Rasulullah (sav) Efendimiz;

“Kimseyle münakaşa etmeyen, konuşurken itiraz etmeyen veya haklı olduğu hâlde kimseyi incitmeyen Müslüman’ın, Cennet’e gireceğine söz veriyorum” buyurmuştur. (Tirmizî)

Yine bir hadis-i şerifinde;

“Münakaşa, akıl, fazilet ve ilimde kendisinin üstünlüğünü ispata çalışmaktır. Bu ise karşısındakini cehalet ve ahmaklıkla itham etmek demektir. Bu düpedüz düşmanlıktır, kendisini karşısındakinden üstün görmek ise kibirdir.”

Eskiler de münakaşaya yol açar diye sual bile sormazlardı.

Cenab-ı Zülcelâl Hazretleri;

“Ey müminler! Namazı kıldıktan hemen sonra Beni zikredin, ‘Kesiran kesira’ hem de sık sık zikredin” buyurmaktadır.

Cenab-ı Zülcelâl Hazretleri her ibadetin özrünü kabul ediyor ancak zikrullah’da özrü kabul etmiyor. Ne yazık ki babalarımız, dedelerimiz, “aman çok zikretme, tarikata girme, ibadeti sık sık yapma kafayı bozarsın,” diyerek, gayri müslimlerin söylediği sloganı annemiz, babamız hatta âlimlerimiz bile söyleyerek bizi Allah’ın (cc) zikrinden men ettiler.

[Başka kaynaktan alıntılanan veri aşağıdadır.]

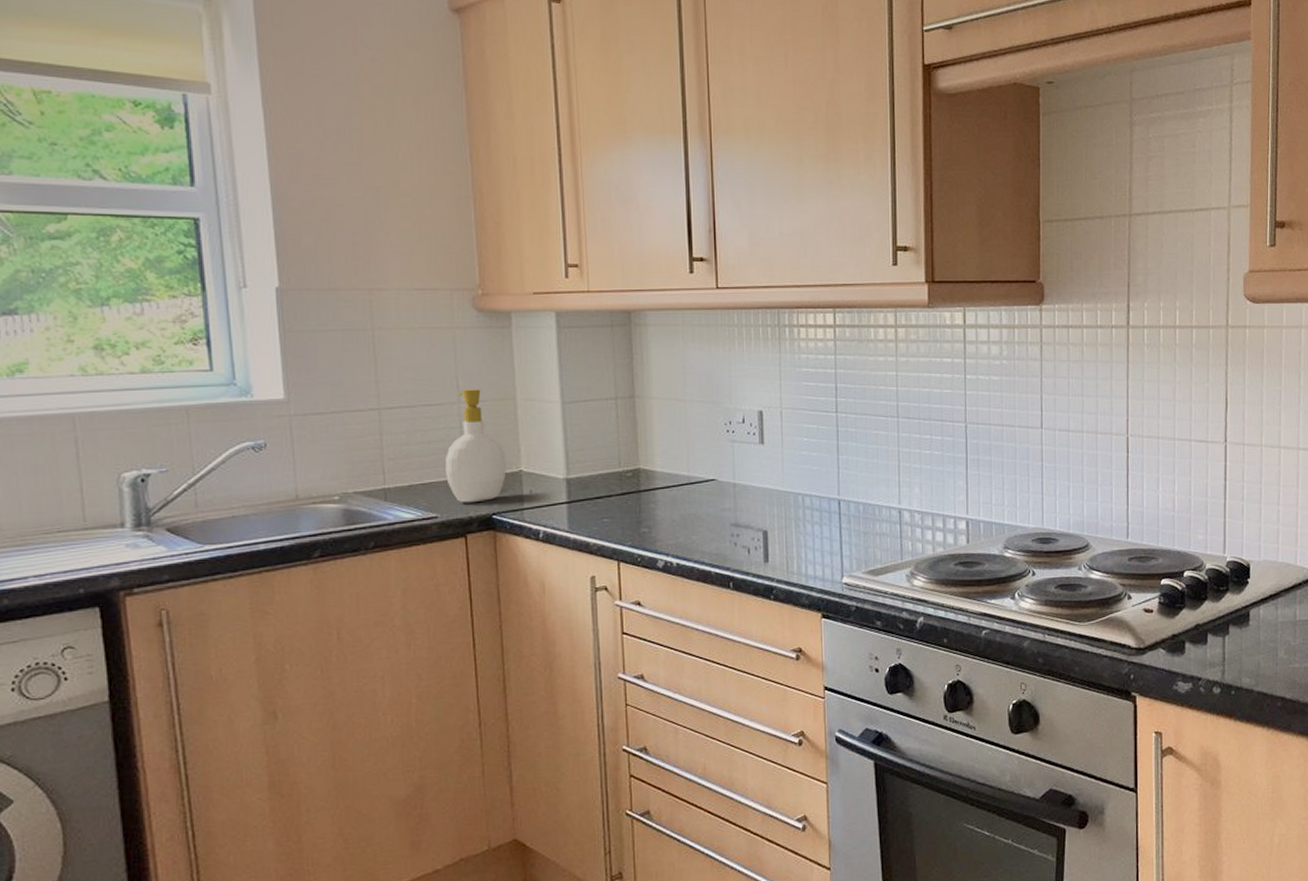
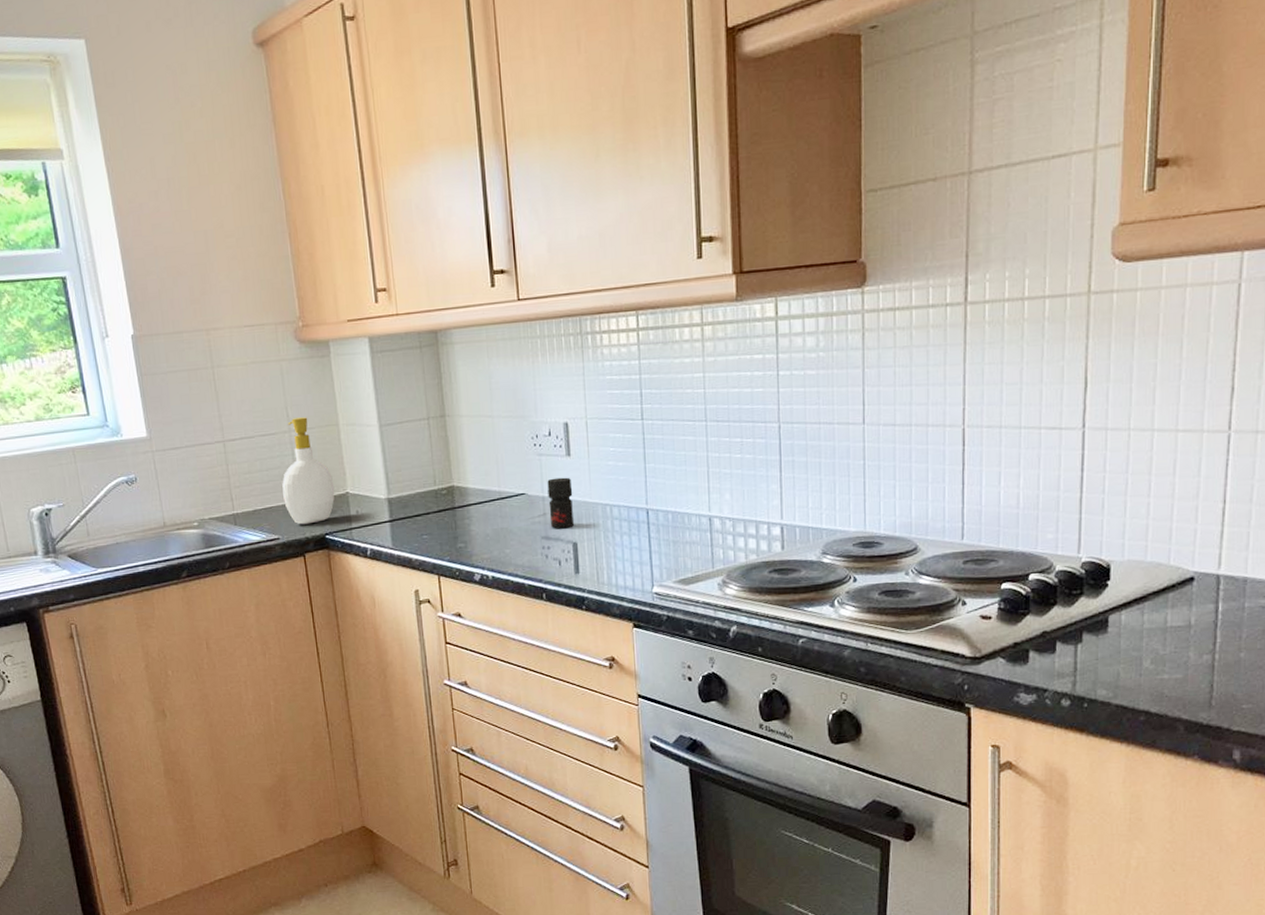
jar: none [739,465,765,516] -> present [547,477,574,528]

Rasulullah (sav) EfendimizHazreti Ali Efendimize cehri zikrin, Ebu Bekir Efendimize hafi ve kalbi zikrin meratiplerini tavsiye etmiştir. Sahabelerin bazılarına da hafi zikri bazılarına cehri zikri tavsiye etmiştir. Cem olduklarında ise hepsi birden zikretmişlerdir. Her iki kolda yani hafi ve cehri zikir Abdülkadir Geylani (ks) Hazretlerinde birleşir.

Şimdi soruyorlar “Nereye bağlısınız diye?”

Efendim ben Geylani Hazretlerine bağlıyım. Sen nereye bağlısın denilince; Rufai Hazretlerine, sen Bahattin Nakşibendî, sen Mevlevi’ye, sen Hacı Bektaşi Veli’ye, sen Süleyman Hilmi Tuna Efendi’ye, sen Saidi Nursi Hazretlerine, denilse de hepsinin yolu Allah’a (cc) gider. İki yolla; biri hafi zikir ile gider, diğeri cehri zikir ile gider. Hepimizin silsilesi ya Hazreti Ebubekir Efendimize ya da Hazreti Ali Efendimize dayanır.

Bizim Pirimiz Abdülkadir Geylani (ks) Aziz Hazretleri cehri zikir yapardı. Peygamber Efendimizin torunudur. İmam-ı Hasan’la İmam-ı Hüseyin aynı zamanda Ebu Bekir Sıddık, Ömer-ül Faruk, Osman-ı Zinnureyn, Aliyy-el Murtaza (ra) Hazretlerine torun oluyor. Pirimiz Ahmed-i Kebir-i Rufai Hazretleri de O da, Hazreti Hüseyin (ra) Hazretlerinden geliyor. Seyyid’dir.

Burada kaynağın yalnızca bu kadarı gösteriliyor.